For Lowell the evolutionist, as Mars was now, so Earth one day would be. “On our own world,” he mused, “we are able only to study our present and our past; in Mars we are able to glimpse, in some sort, our future.” This future held both good and bad. Mars prophesied a progressive drought. The belief that Earth’s deserts were spreading and its seas drying up won a good deal of support around the turn of the century. In 1904 the exiled Russian geographer and anarchist prince Peter Kropotkin forecast a long period of drought for Earth; early measures, he said, should be taken for combatting it. Lowell, of course, had the answer. Mars, like a good neighbor, was pointing the way: in all likelihood, irrigation canals would one day span a dry Earth from pole to pole. In time, the water would disappear altogether, and life with it. In Worcester, Massachusetts, a young man who had heard Lowell lecture and had read The War of the Worlds set himself a goal in life. Robert Goddard’s pioneering work in rocketry was planned to give mankind the means to save itself from extinction, by traveling to other worlds, as Wells’s Martians had done, when Earth was no longer habitable.

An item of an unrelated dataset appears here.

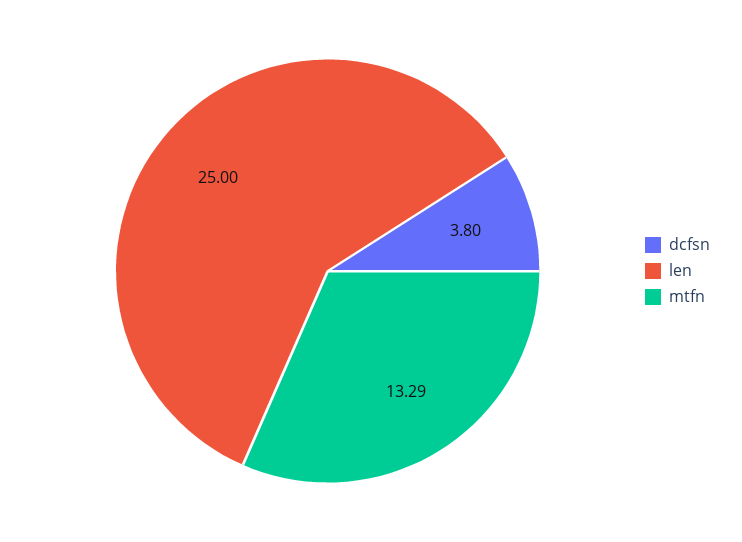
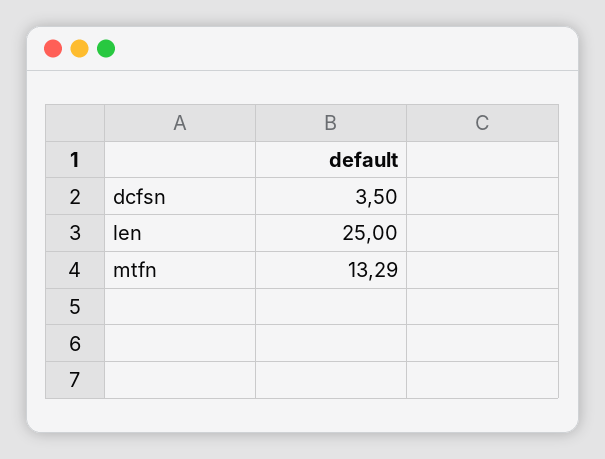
dcfsn: 3.8 -> 3.5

YET IF MARS SIGNALED catastrophe in the long run, its message for the short term was a cheering one. War, or even national boundaries, could not exist on the drought-stricken planet, for, as Lowell put it, “Isolated communities cannot there be sufficient unto themselves; they must combine to solidarity or perish.” Lowell enjoyed the paradox that the bloodred planet, named for the god of war, should point to a future of peace. “With Mars so peaceful,” he quipped in 1895, “Jupiter so young, and Venus so bashfully draped in cloud, the planets’ names accord but ill with their temperaments.” In the early twentieth century articles appeared in the popular press, explaining “Why the Dwellers on Mars Do Not Make War.” A poetic journalist, E.H. Clement, penned a verse epic on the pacifist lesson of Mars, concluding “So come new hopes and faith fresh from the stars/The Gospel sent us from the living Mars.”

In June of 1901 the Lowell Observatory had a visit from Lester Frank Ward, the leading figure in American sociology. He was invited to look at Mars through the large telescope. “I was surprised at what I could see,” he recorded. “I could see great canals or long cavities in various directions.” References to Martian life soon began to creep into Ward’s sociological papers. His enthusiasm is readily understood. Ward was leery of the popular Social Darwinism of the day. Lowell’s work confirmed his belief that man, like the Martians, could dominate and even conquer the natural environment instead of remaining the helpless plaything of it; furthermore, Mars showed that cooperation, rather than competition, was the way of the future.

In 1907 Ward wrote a popular article titled “Mars and Its Lesson.” By an involved series of geological comparisons, Ward decided that, although Mars was rapidly drying up, many millions of years would pass before Earth would reach that stage. On Mars we could see a “race of vast antiquity and supreme wisdom, clinging desperately to the orb that bore it, half gasping for breath, and hoarding every drop of its precious water, but doomed in the relatively near future.” This would be the fate of Earth, but in a future so distant as to be inconceivable. The prospects were bright indeed, and the “contrast with that old decadent orb that is now telling us its story, instead of depressing us, should inspire us with thankfulness that we are young, with faith in an unlimited future.”